Economists warn that escalating Iran conflict could trigger oil price surges, disrupt global supply chains, and reignite inflation. Peter Schiff estimates war costs could reach $1 trillion, fueling inflation through government spending and Fed money creation. Mohamed El-Erian warns of supply chain disruptions, while oil prices surge above $90/barrel due to Strait of Hormuz disruptions, with energy stocks being the only S&P 500 sector finishing the week higher.
President Trump criticized Federal Reserve Chair Jerome Powell for keeping interest rates high and stated that rates will decline significantly under the next Fed Chair, whose announcement is coming soon. Based on prediction markets, BlackRock's Rick Rieder is the frontrunner for the position with a 51% probability, followed by Kevin Warsh at 27%. The FOMC meeting on Wednesday is expected to keep rates unchanged.
Sen.

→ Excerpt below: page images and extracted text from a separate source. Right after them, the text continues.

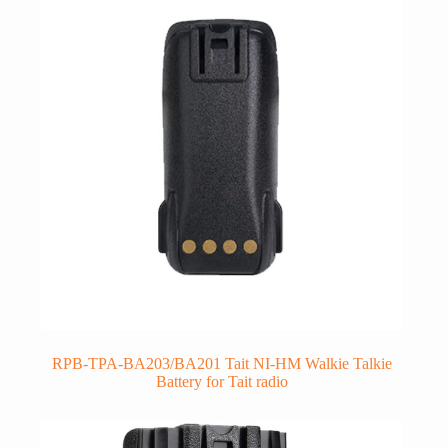
RPB-TPA-BA203/BA201 Tait NI-HM Walkie Talkie
Battery for Tait radio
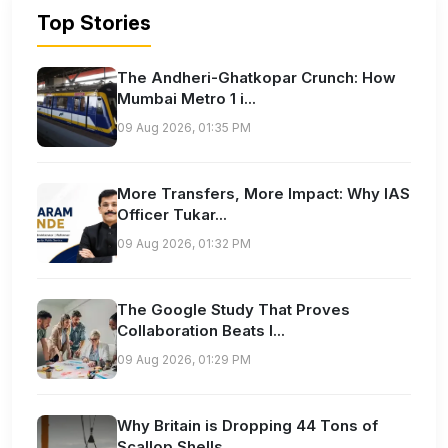
Top Stories
The Andheri-Ghatkopar Crunch: How
Mumbai Metro 1 i...
09 Aug 2026, 01:35 PM
More Transfers, More Impact: Why IAS
Officer Tukar...
09 Aug 2026, 01:32 PM
The Google Study That Proves
Collaboration Beats I...
09 Aug 2026, 01:29 PM
Why Britain is Dropping 44 Tons of
Scallop Shells...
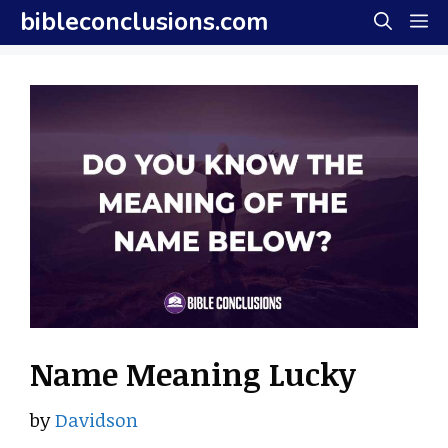
Skip
bibleconclusions.com
M
to
content
Name Meaning Lucky
by
Davidson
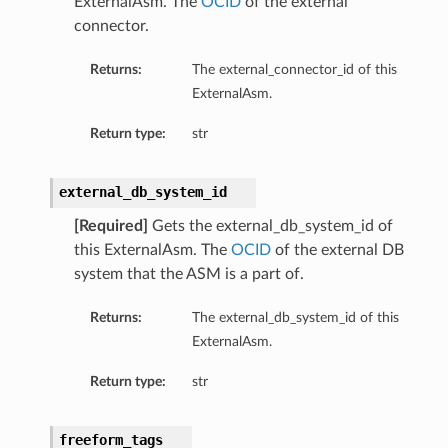
ExternalAsm. The
OCID
of the external
connector.
Returns:
The external_connector_id of this
ExternalAsm.
Return type:
str
external_db_system_id
[Required]
Gets the external_db_system_id of
this ExternalAsm. The
OCID
of the external DB
system that the ASM is a part of.
Details
Returns:
The external_db_system_id of this
ExternalAsm.
Return type:
str
freeform_tags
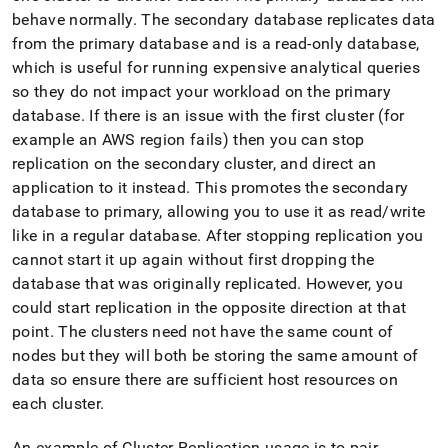
administration/high-
behave normally
.
The secondary database replicates data
availability-
from the primary database and is a read-only database,
and-
disaster-
which is useful for running expensive analytical queries
recovery/replication-
so they do not impact your workload on the primary
and-
database
.
If there is an issue with the first
cluster
(for
durability-
example an AWS region fails) then you can stop
concepts.md)
.
replication on the secondary
cluster
, and direct an
application to it instead
.
This promotes the secondary
database to primary, allowing you to use it as read/write
like in a regular database
.
After stopping replication you
cannot start it up again without first dropping the
database that was originally replicated
.
However, you
could start replication in the opposite direction at that
point
.
The
cluster
s need not have the same count of
nodes but they will both be storing the same amount of
data so ensure there are sufficient host resources on
each
cluster
.
An example of
Cluster
Replication usage is to pair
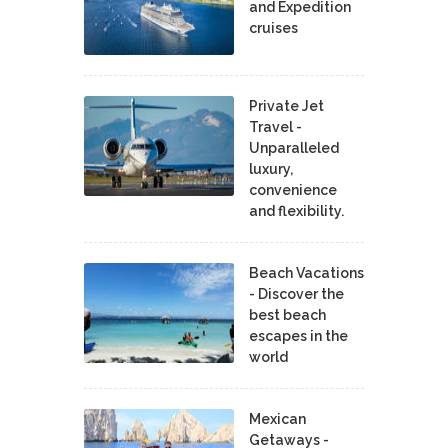
and Expedition
cruises
Private Jet
Travel -
Unparalleled
luxury,
convenience
and flexibility.
Beach Vacations
- Discover the
best beach
escapes in the
world
Mexican
Getaways -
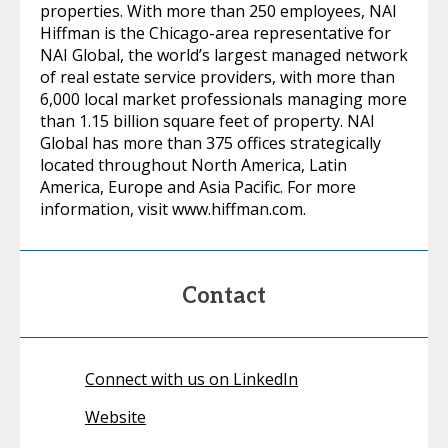
properties. With more than 250 employees, NAI
Hiffman is the Chicago-area representative for
NAI Global, the world’s largest managed network
of real estate service providers, with more than
6,000 local market professionals managing more
than 1.15 billion square feet of property. NAI
Global has more than 375 offices strategically
located throughout North America, Latin
America, Europe and Asia Pacific. For more
information, visit www.hiffman.com.
Contact
Connect with us on LinkedIn
Website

Elizabeth Warren criticized Treasury Secretary Scott Bessent for downplaying risks of declining global demand for U.S. Treasuries. Warren warned that weaker Treasury demand could lead to higher interest rates for consumers on mortgages and car loans. The criticism follows a Danish pension fund's decision to divest from U.S. Treasuries, citing poor U.S. government finances. JPMorgan analysts note that foreign governments now hold only 15% of U.S. Treasuries, down from 40% in the 2010s, with the gap filled by private investors contributing to higher volatility.
AkademikerPension, a $25 billion Danish pension fund, is selling its entire $100 million U.S. Treasury holdings by end of January, citing unsustainable U.S. government finances and rising credit risk under Trump's policies. The fund will shift to cash USD, short-dated agency debt, and other alternatives. This move reflects broader concerns about U.S. fiscal sustainability, though the fund's holdings are minimal relative to the $1 trillion daily Treasury market volume.